アジアン・プリンス
「ですが日本は、そう簡単には認めないでしょう。12年前のテロで、現国王陛下の妃、ケイコ妃殿下がお亡くなりになられました。日本からお輿入れされて2年目、27歳の若さでございます。その国民感情をなだめるためにも、レイ殿下は日本人女性と婚約されたのです」


確かに、今回のミサキの行動は婚約破棄の充分な理由になるだろう。

だが、半分以上アメリカの血を持つレイがアメリカ人女性を妻に迎えでもしたら……。

残る手段は、現国王に日本人王妃を迎えていただき、後継者を作るという方法。スザンナなどは「それが1番よろしいわ」と言うが、国王の事情を知るティナはとてもうなずけない。

サトウも同じだった。


だが……ティナは嫌な予感に囚われた。

なぜならレイは、「チカコは私の申し入れを快く承諾してくれた」と言った。

ティナがたった今想像した申し出なら、チカコは喜んで了承するだろう。だが、あんなに兄王を敬い、大切に思っていたレイが……。

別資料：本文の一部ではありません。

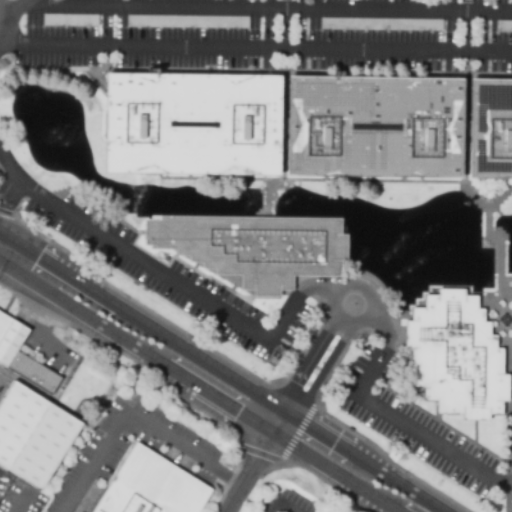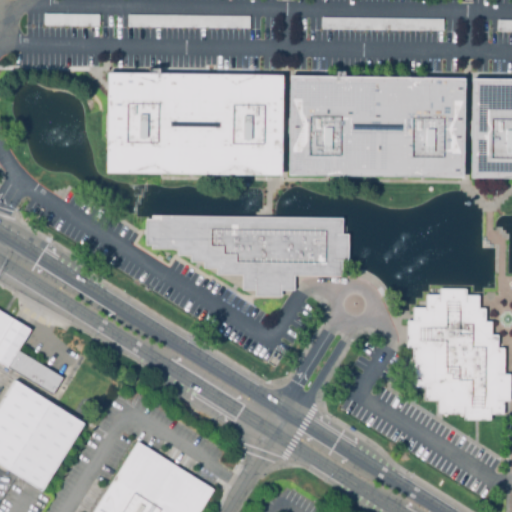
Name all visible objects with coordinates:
road: (26, 7)
park: (10, 11)
road: (422, 11)
road: (283, 29)
road: (255, 47)
building: (190, 122)
building: (190, 124)
fountain: (52, 125)
building: (372, 125)
building: (373, 127)
building: (490, 127)
building: (489, 128)
building: (253, 247)
building: (254, 247)
road: (169, 281)
road: (332, 293)
fountain: (507, 321)
road: (39, 326)
building: (453, 355)
building: (22, 356)
building: (22, 356)
building: (455, 356)
road: (313, 374)
road: (211, 378)
road: (137, 420)
building: (32, 434)
building: (32, 435)
road: (256, 468)
parking lot: (169, 469)
building: (149, 486)
building: (149, 486)
road: (17, 505)
road: (278, 507)
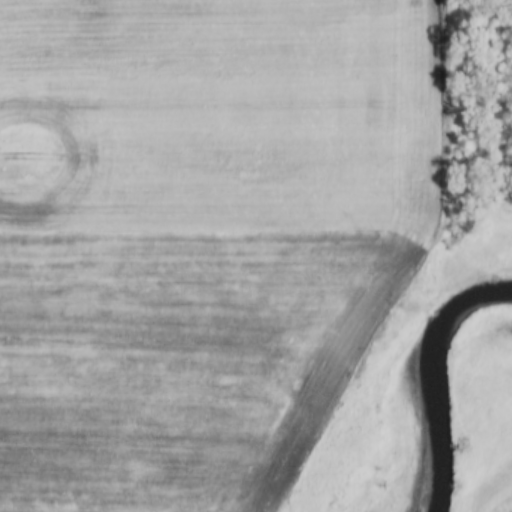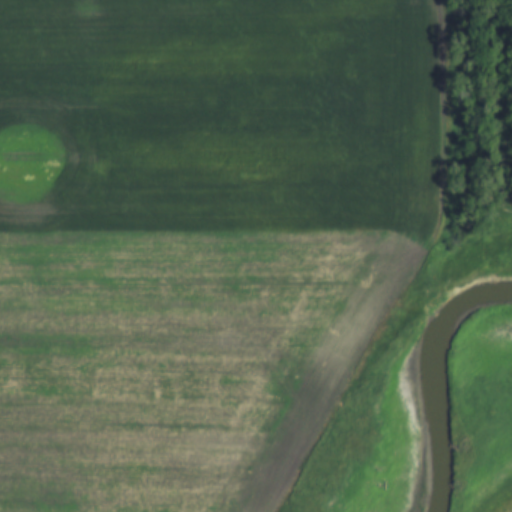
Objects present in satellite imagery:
river: (440, 385)
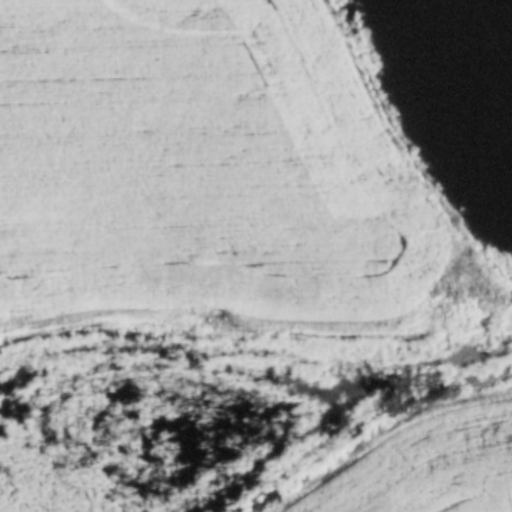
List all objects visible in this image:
road: (255, 297)
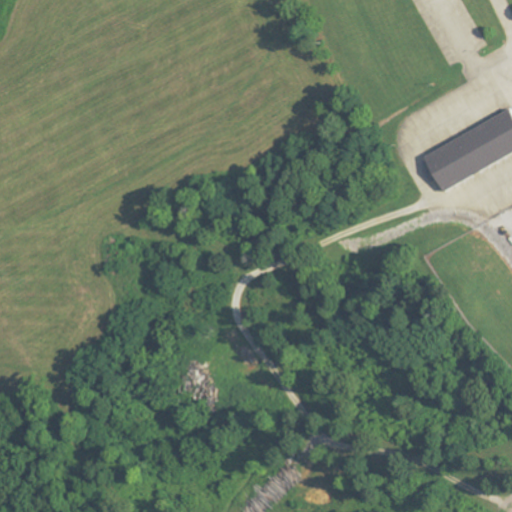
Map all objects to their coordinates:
road: (505, 12)
road: (410, 143)
building: (474, 153)
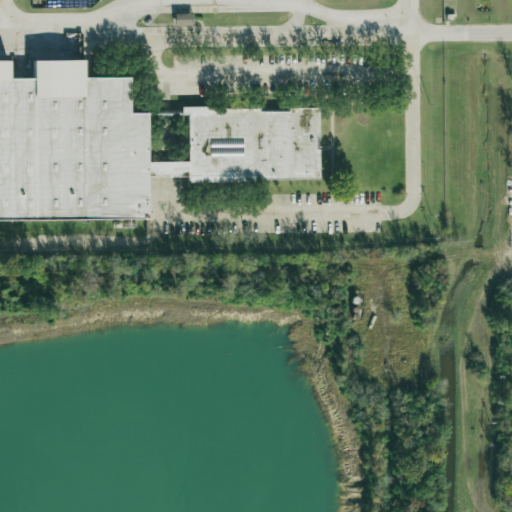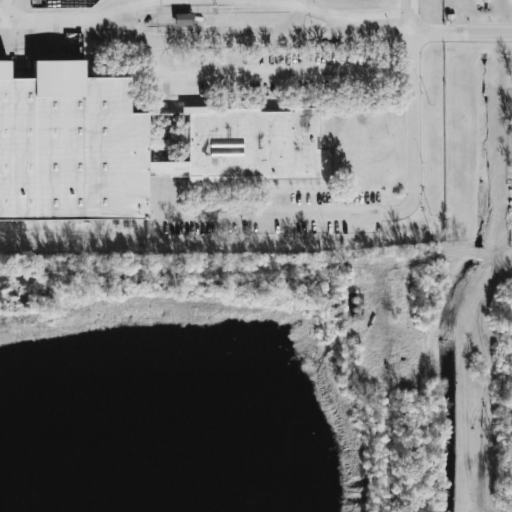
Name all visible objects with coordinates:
road: (206, 3)
road: (6, 13)
road: (221, 33)
road: (464, 34)
road: (243, 73)
building: (126, 146)
road: (386, 215)
road: (391, 446)
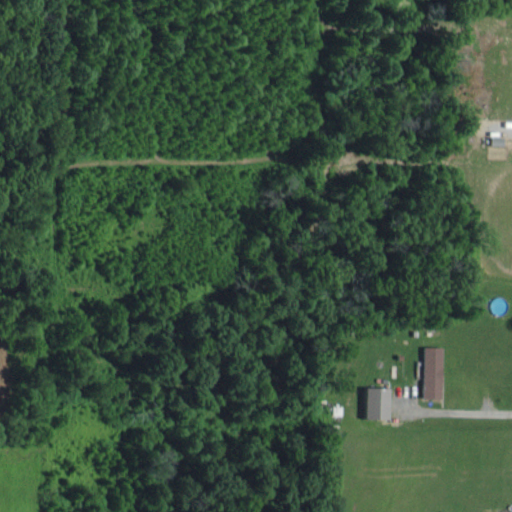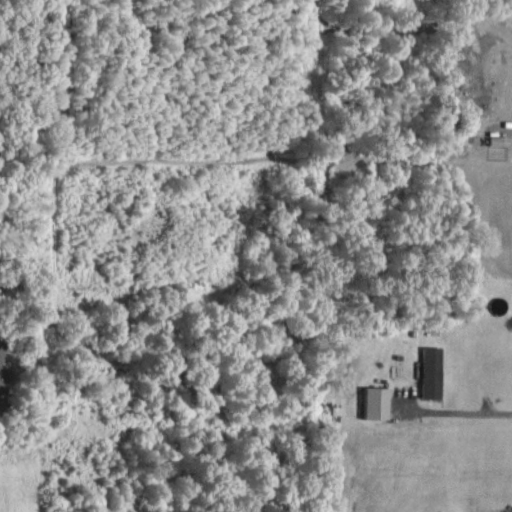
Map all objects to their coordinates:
building: (429, 372)
building: (373, 403)
road: (465, 415)
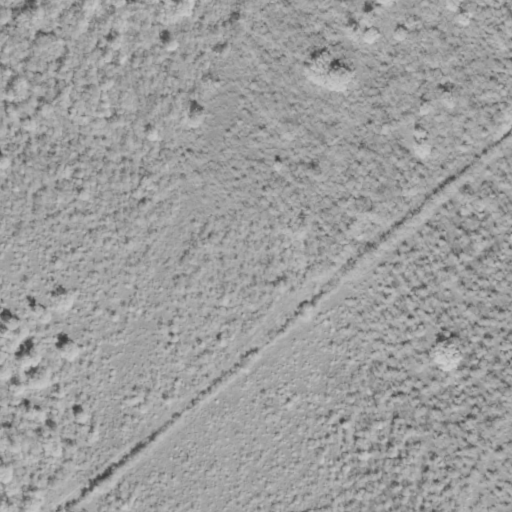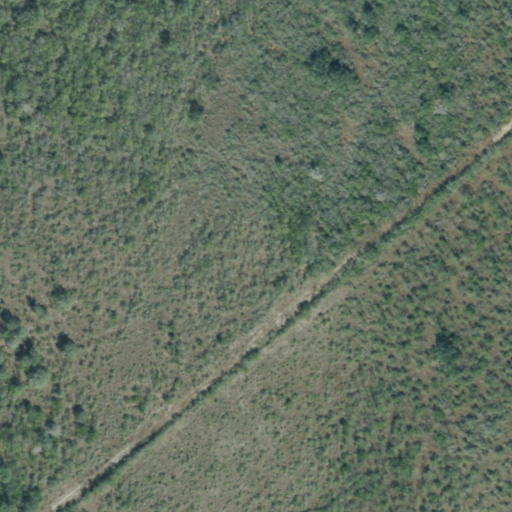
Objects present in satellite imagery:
road: (279, 315)
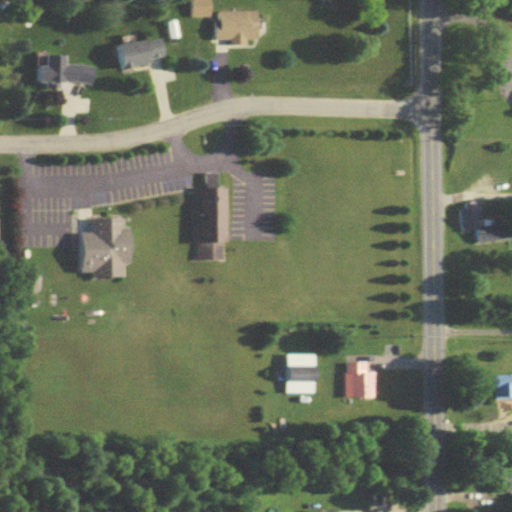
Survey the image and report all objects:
building: (192, 13)
road: (496, 28)
building: (227, 31)
building: (134, 57)
building: (63, 76)
road: (212, 113)
road: (172, 148)
road: (128, 178)
road: (249, 191)
building: (201, 227)
building: (479, 229)
building: (93, 253)
road: (430, 255)
road: (491, 298)
building: (290, 378)
building: (352, 385)
building: (497, 391)
building: (499, 485)
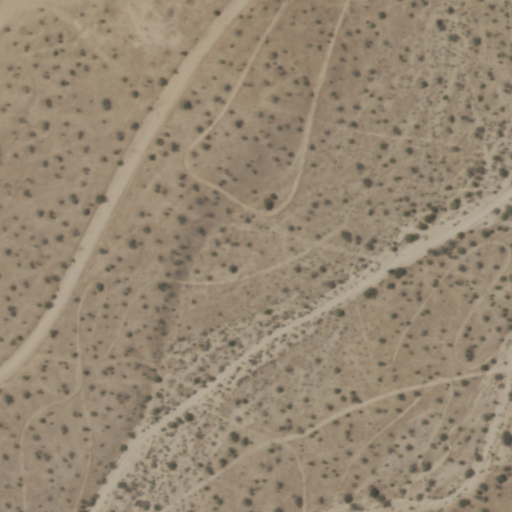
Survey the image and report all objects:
road: (7, 10)
road: (122, 188)
crop: (256, 256)
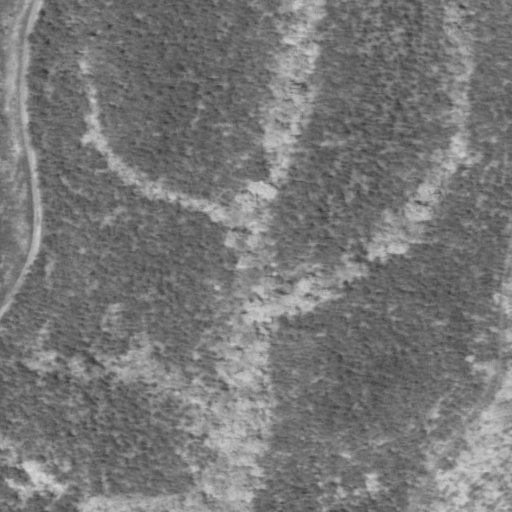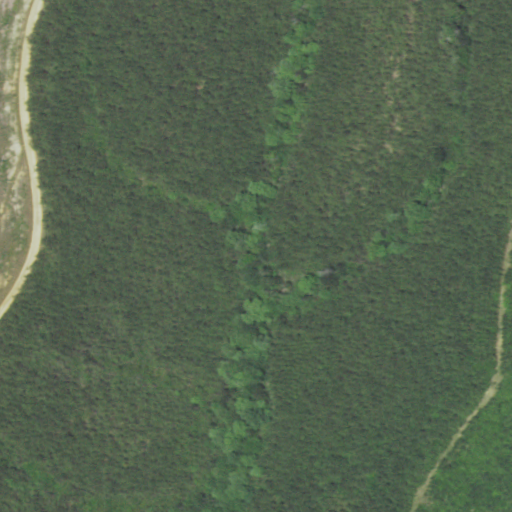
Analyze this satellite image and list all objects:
road: (32, 160)
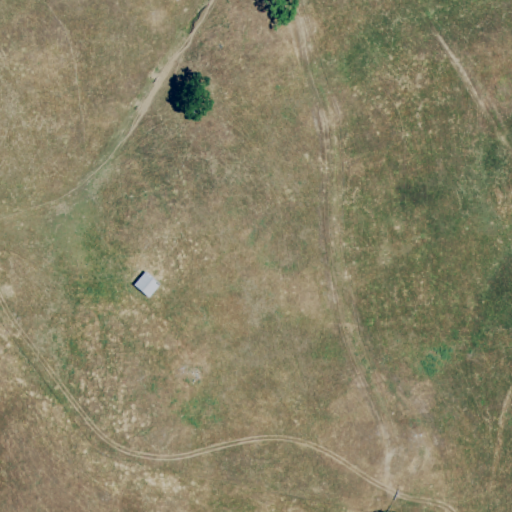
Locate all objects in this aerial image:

まさか、兄から人としての尊厳を奪うような選択をするとは思えない。

王妃となった女性も道具のように扱われ、産まれた子供はまるで……。


「殿下ご自身です――。あなたとの間に子供を作り、幸福な家庭を築く一方で、父親と会うこともできない母子を作る」


そして、サトウの心配はそれだけではなかった。